Tihomir Ognjanov

Personal information
- Full name: Tihomir Ognjanov
- Date of birth: 2 March 1927
- Place of birth: Subotica, Kingdom of SCS
- Date of death: 2 July 2006 (aged 79)
- Place of death: Subotica, Serbia
- Position: Forward

Youth career
- 1939: ŽAK Subotica
- RSK Subotica
- Bačka Subotica

Senior career*
- Years: Team / Apps / (Gls)
- 1946–1947: Spartak Subotica
- 1947: Partizan / 0 / (0)
- 1947–1949: Spartak Subotica
- 1949–1953: Red Star Belgrade / 69 / (21)
- 1953–1961: Spartak Subotica / 148 / (94)
- Total:  / 217 / (115)

International career
- 1943: Yugoslavia U-20 / 5 / (3)
- 1949–1955: Yugoslavia B / 2 / (1)
- 1950–1956: Yugoslavia / 28 / (7)

Managerial career
- OFK Subotica
- 1981: Spartak Subotica
- Crvenka
- Sever Subotica
- 1989: Spartak Subotica

Medal record
Men's Football
Representing Yugoslavia
Olympic Games
| Silver medal – second place | 1952 Helsinki | Team |

= Tihomir Ognjanov =

Serbian footballer

Tihomir Ognjanov (Serbian Cyrillic: Тихомир Огњанов; 2 March 1927 – 2 July 2006) was a Serbian footballer who was part of Yugoslavia national football team at the 1950 and 1954 FIFA World Cups.

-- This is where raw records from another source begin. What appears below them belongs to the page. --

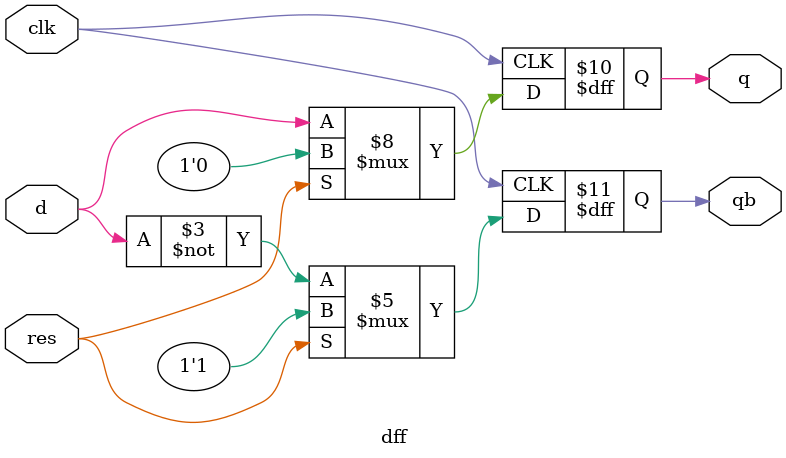
<source format=v>
`timescale 1ns / 1ps


module dff(
    input d,
    input clk,
    input res,
    output reg q,
    output reg qb
    );
    always @(posedge(clk))
begin
if(res==1'b1)
begin
q= 1'b0;
qb = 1'b1;
end
else
begin
q<=d;
qb<= ~d;
end
end
endmodule

</source>
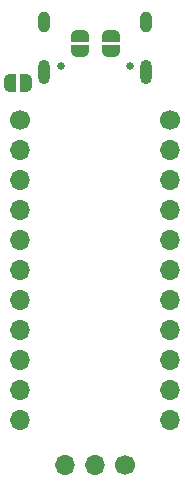
<source format=gbr>
%TF.GenerationSoftware,KiCad,Pcbnew,8.0.3*%
%TF.CreationDate,2024-08-17T22:20:40+01:00*%
%TF.ProjectId,TSSOP_Board,5453534f-505f-4426-9f61-72642e6b6963,rev?*%
%TF.SameCoordinates,Original*%
%TF.FileFunction,Soldermask,Bot*%
%TF.FilePolarity,Negative*%
%FSLAX46Y46*%
G04 Gerber Fmt 4.6, Leading zero omitted, Abs format (unit mm)*
G04 Created by KiCad (PCBNEW 8.0.3) date 2024-08-17 22:20:40*
%MOMM*%
%LPD*%
G01*
G04 APERTURE LIST*
G04 Aperture macros list*
%AMFreePoly0*
4,1,19,0.500000,-0.750000,0.000000,-0.750000,0.000000,-0.744911,-0.071157,-0.744911,-0.207708,-0.704816,-0.327430,-0.627875,-0.420627,-0.520320,-0.479746,-0.390866,-0.500000,-0.250000,-0.500000,0.250000,-0.479746,0.390866,-0.420627,0.520320,-0.327430,0.627875,-0.207708,0.704816,-0.071157,0.744911,0.000000,0.744911,0.000000,0.750000,0.500000,0.750000,0.500000,-0.750000,0.500000,-0.750000,
$1*%
%AMFreePoly1*
4,1,19,0.000000,0.744911,0.071157,0.744911,0.207708,0.704816,0.327430,0.627875,0.420627,0.520320,0.479746,0.390866,0.500000,0.250000,0.500000,-0.250000,0.479746,-0.390866,0.420627,-0.520320,0.327430,-0.627875,0.207708,-0.704816,0.071157,-0.744911,0.000000,-0.744911,0.000000,-0.750000,-0.500000,-0.750000,-0.500000,0.750000,0.000000,0.750000,0.000000,0.744911,0.000000,0.744911,
$1*%
G04 Aperture macros list end*
%ADD10C,0.650000*%
%ADD11O,1.000000X2.100000*%
%ADD12O,1.000000X1.800000*%
%ADD13C,1.700000*%
%ADD14O,1.700000X1.700000*%
%ADD15FreePoly0,180.000000*%
%ADD16FreePoly1,180.000000*%
%ADD17FreePoly0,270.000000*%
%ADD18FreePoly1,270.000000*%
G04 APERTURE END LIST*
D10*
%TO.C,J1*%
X121000000Y-51280000D03*
X115220000Y-51280000D03*
D11*
X122430000Y-51800000D03*
D12*
X122430000Y-47600000D03*
D11*
X113790000Y-51800000D03*
D12*
X113790000Y-47600000D03*
%TD*%
D13*
%TO.C,J3*%
X124460000Y-55880000D03*
D14*
X124460000Y-58420000D03*
X124460000Y-60960000D03*
X124460000Y-63500000D03*
X124460000Y-66040000D03*
X124460000Y-68580000D03*
X124460000Y-71120000D03*
X124460000Y-73660000D03*
X124460000Y-76200000D03*
X124460000Y-78740000D03*
X124460000Y-81280000D03*
%TD*%
D13*
%TO.C,J4*%
X120635000Y-85115000D03*
D14*
X118095000Y-85115000D03*
X115555001Y-85115000D03*
%TD*%
%TO.C,J2*%
X111760000Y-81280000D03*
X111760000Y-78740000D03*
X111760000Y-76200000D03*
X111760000Y-73660000D03*
X111760000Y-71120000D03*
X111760000Y-68580000D03*
X111760000Y-66040000D03*
X111760000Y-63500000D03*
X111760000Y-60960000D03*
X111760000Y-58420000D03*
D13*
X111760000Y-55880000D03*
%TD*%
D15*
%TO.C,JP1*%
X112199999Y-52750000D03*
D16*
X110900001Y-52750000D03*
%TD*%
D17*
%TO.C,JP2*%
X119400000Y-48765001D03*
D18*
X119400000Y-50064999D03*
%TD*%
D17*
%TO.C,JP3*%
X116800000Y-48765001D03*
D18*
X116800000Y-50064999D03*
%TD*%
M02*

</source>
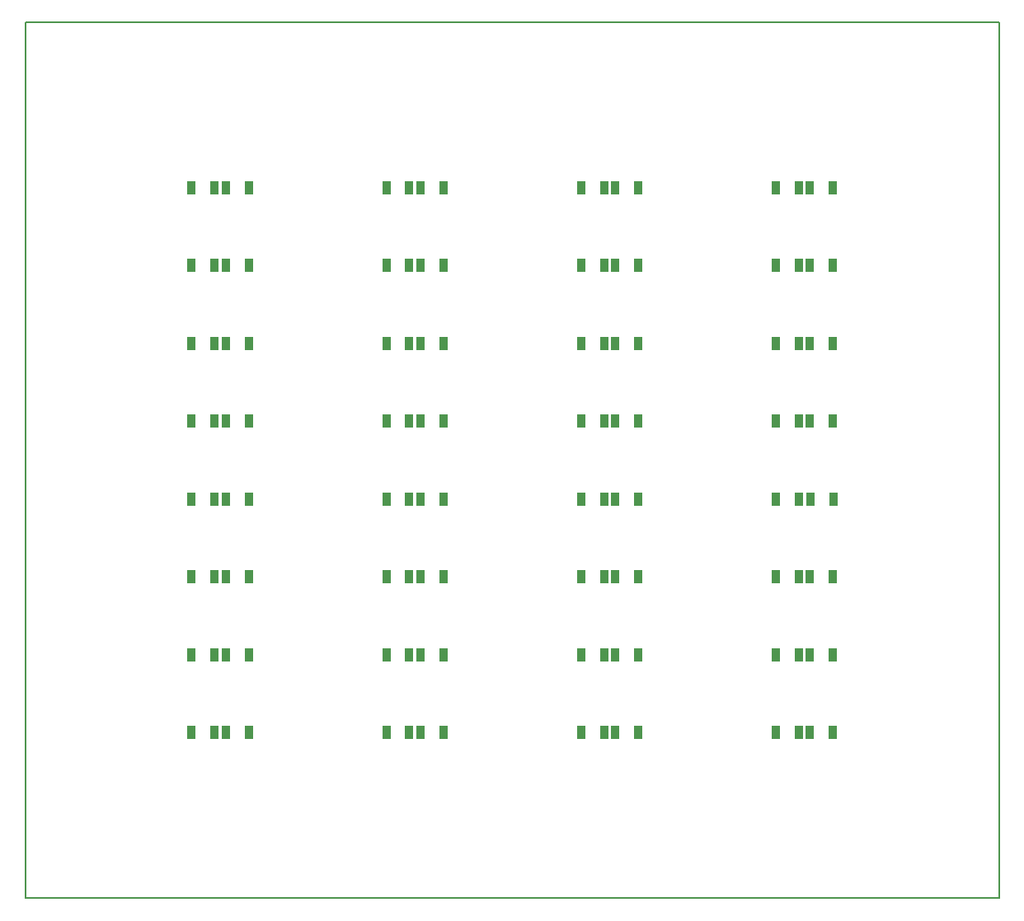
<source format=gbp>
G04 Layer_Color=128*
%FSLAX25Y25*%
%MOIN*%
G70*
G01*
G75*
%ADD11C,0.00787*%
%ADD17R,0.03543X0.05315*%
D11*
X0Y-177165D02*
X393701D01*
X0D02*
Y177165D01*
X393701Y-177165D02*
Y177165D01*
X0D02*
X393701D01*
D17*
X76476Y110236D02*
D03*
X67224D02*
D03*
X90256D02*
D03*
X81004D02*
D03*
X155217D02*
D03*
X145965D02*
D03*
X168996D02*
D03*
X159744D02*
D03*
X233957D02*
D03*
X224705D02*
D03*
X247736D02*
D03*
X238484D02*
D03*
X312697D02*
D03*
X303445D02*
D03*
X326476D02*
D03*
X317224D02*
D03*
X76476Y78740D02*
D03*
X67224D02*
D03*
X90256D02*
D03*
X81004D02*
D03*
X155217D02*
D03*
X145965D02*
D03*
X168996D02*
D03*
X159744D02*
D03*
X233957D02*
D03*
X224705D02*
D03*
X247736D02*
D03*
X238484D02*
D03*
X312697D02*
D03*
X303445D02*
D03*
X326476D02*
D03*
X317224D02*
D03*
X76476Y47244D02*
D03*
X67224D02*
D03*
X90256D02*
D03*
X81004D02*
D03*
X155217D02*
D03*
X145965D02*
D03*
X168996D02*
D03*
X159744D02*
D03*
X233957D02*
D03*
X224705D02*
D03*
X247736D02*
D03*
X238484D02*
D03*
X312697D02*
D03*
X303445D02*
D03*
X326476D02*
D03*
X317224D02*
D03*
X76476Y15748D02*
D03*
X67224D02*
D03*
X90256D02*
D03*
X81004D02*
D03*
X155217D02*
D03*
X145965D02*
D03*
X168996D02*
D03*
X159744D02*
D03*
X233957D02*
D03*
X224705D02*
D03*
X247736D02*
D03*
X238484D02*
D03*
X312697D02*
D03*
X303445D02*
D03*
X326476D02*
D03*
X317224D02*
D03*
X76476Y-15748D02*
D03*
X67224D02*
D03*
X90256D02*
D03*
X81004D02*
D03*
X155217D02*
D03*
X145965D02*
D03*
X168996D02*
D03*
X159744D02*
D03*
X233957D02*
D03*
X224705D02*
D03*
X247736D02*
D03*
X238484D02*
D03*
X312697D02*
D03*
X303445D02*
D03*
X326772D02*
D03*
X317520D02*
D03*
X76476Y-47244D02*
D03*
X67224D02*
D03*
X90256D02*
D03*
X81004D02*
D03*
X155217D02*
D03*
X145965D02*
D03*
X168996D02*
D03*
X159744D02*
D03*
X233957D02*
D03*
X224705D02*
D03*
X247736D02*
D03*
X238484D02*
D03*
X312697D02*
D03*
X303445D02*
D03*
X326476D02*
D03*
X317224D02*
D03*
X76476Y-78740D02*
D03*
X67224D02*
D03*
X90256D02*
D03*
X81004D02*
D03*
X155217D02*
D03*
X145965D02*
D03*
X168996D02*
D03*
X159744D02*
D03*
X233957D02*
D03*
X224705D02*
D03*
X247736D02*
D03*
X238484D02*
D03*
X312697D02*
D03*
X303445D02*
D03*
X326476D02*
D03*
X317224D02*
D03*
X76476Y-110236D02*
D03*
X67224D02*
D03*
X90256D02*
D03*
X81004D02*
D03*
X155217D02*
D03*
X145965D02*
D03*
X168996D02*
D03*
X159744D02*
D03*
X233957D02*
D03*
X224705D02*
D03*
X247736D02*
D03*
X238484D02*
D03*
X312697D02*
D03*
X303445D02*
D03*
X326476D02*
D03*
X317224D02*
D03*
M02*

</source>
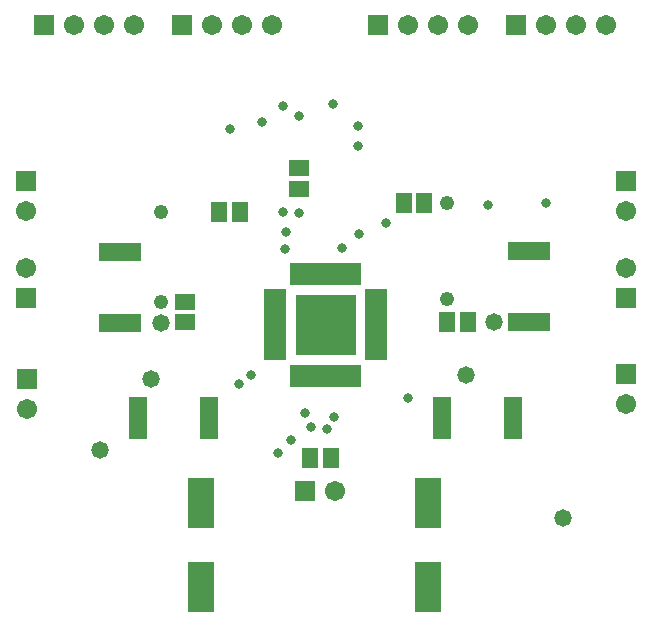
<source format=gts>
%FSTAX24Y24*%
%MOIN*%
%SFA1B1*%

%IPPOS*%
%ADD40R,0.086740X0.165480*%
%ADD41R,0.067060X0.057210*%
%ADD42R,0.057210X0.067060*%
%ADD43R,0.204850X0.204850*%
%ADD44R,0.019810X0.074930*%
%ADD45R,0.074930X0.019810*%
%ADD46R,0.059180X0.143830*%
%ADD47R,0.143830X0.059180*%
%ADD48R,0.067060X0.067060*%
%ADD49C,0.067060*%
%ADD50R,0.067060X0.067060*%
%ADD51C,0.031620*%
%ADD52C,0.058000*%
%ADD53C,0.048000*%
%LNa3988_breakout-1*%
%LPD*%
G54D40*
X0271Y032502D03*
Y035297D03*
X034675Y032502D03*
Y035297D03*
G54D41*
X03035Y046469D03*
Y04578D03*
X026575Y042019D03*
Y04133D03*
G54D42*
X033855Y0453D03*
X034544D03*
X028394Y045D03*
X027705D03*
X03073Y0368D03*
X031419D03*
X035305Y04135D03*
X035994D03*
G54D43*
X03125Y04125D03*
G54D44*
X030167Y042942D03*
X030364D03*
X030561D03*
X030757D03*
X030954D03*
X031151D03*
X031348D03*
X031545D03*
X031742D03*
X031939D03*
X032135D03*
X032332D03*
Y039557D03*
X032135D03*
X031939D03*
X031742D03*
X031545D03*
X031348D03*
X031151D03*
X030954D03*
X030757D03*
X030561D03*
X030364D03*
X030167D03*
G54D45*
X032942Y042332D03*
Y042135D03*
Y041939D03*
Y041742D03*
Y041545D03*
Y041348D03*
Y041151D03*
Y040954D03*
Y040757D03*
Y040561D03*
Y040364D03*
Y040167D03*
X029557D03*
Y040364D03*
Y040561D03*
Y040757D03*
Y040954D03*
Y041151D03*
Y041348D03*
Y041545D03*
Y041742D03*
Y041939D03*
Y042135D03*
Y042332D03*
G54D46*
X035118Y03815D03*
X037481D03*
X027356D03*
X024993D03*
G54D47*
X038025Y043706D03*
Y041343D03*
X0244Y043681D03*
Y041318D03*
G54D48*
X02125Y04215D03*
Y04605D03*
X04125D03*
Y04215D03*
X041275Y0396D03*
X0213Y03945D03*
G54D49*
X02125Y04315D03*
Y04505D03*
X04125D03*
Y04315D03*
X0406Y05125D03*
X0396D03*
X0386D03*
X036D03*
X035D03*
X034D03*
X02945D03*
X02845D03*
X02745D03*
X02485D03*
X02385D03*
X02285D03*
X041275Y0386D03*
X0213Y03845D03*
X03155Y035725D03*
G54D50*
X0376Y05125D03*
X033D03*
X02645D03*
X02185D03*
X03055Y035725D03*
G54D51*
X02875Y039575D03*
X0301Y0374D03*
X029825Y04855D03*
X032325Y047875D03*
Y0472D03*
X0386Y0453D03*
X02965Y036975D03*
X03665Y04525D03*
X030775Y03785D03*
X0299Y043775D03*
X029925Y04435D03*
X029825Y045D03*
X03035Y048225D03*
Y044975D03*
X03055Y0383D03*
X034Y0388D03*
X033275Y04465D03*
X028375Y039275D03*
X0318Y0438D03*
X028075Y047775D03*
X029125Y048025D03*
X032375Y044275D03*
X0315Y0486D03*
X031525Y038175D03*
X0313Y037775D03*
G54D52*
X035925Y039575D03*
X025425Y03945D03*
X03685Y04135D03*
X02575Y0413D03*
X039175Y0348D03*
X023725Y037075D03*
G54D53*
X0353Y0453D03*
X035305Y042094D03*
X025755Y044994D03*
Y042019D03*
M02*
</source>
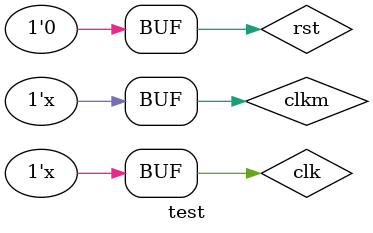
<source format=v>
`timescale 1ns / 1ps


module test;

	// Inputs
	reg rst;
	reg clk;
	reg clkm;

	// Outputs
	wire zf;
	wire of;
	wire [31:0] F;
	wire [31:0] M_R_Data;
	wire [31:0] PC;

	// Instantiate the Unit Under Test (UUT)
	R_I_J uut (
		.rst(rst), 
		.clk(clk), 
		.clkm(clkm), 
		.zf(zf), 
		.of(of), 
		.F(F), 
		.M_R_Data(M_R_Data), 
		.PC(PC)
	);

	initial begin
		// Initialize Inputs
		rst = 0;
		clk = 0;
		clkm = 0;

		// Wait 100 ns for global reset to finish
		#100;
        
		// Add stimulus here

	end
      always #2 clkm = ~clkm;
		always #10 clk=~clk;
endmodule


</source>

He later became a manager.

==Club career==
He played for Spartak Subotica (in three different periods), Partizan (when he was in the Yugoslav Army although he only played in friendly matches) and Red Star. With Red Star he won 2 national championships (1951, 1953) and 2 Yugoslav cups (1949, 1950).

==International career==
On the national level, Ognjanov made his debut for Yugoslavia in a May 1950 friendly match against Denmark and earned a total of 28 caps, scoring 7 goals. He won the silver medal at the 1952 Summer Olympics. His final international was a November 1956 friendly away against Scotland.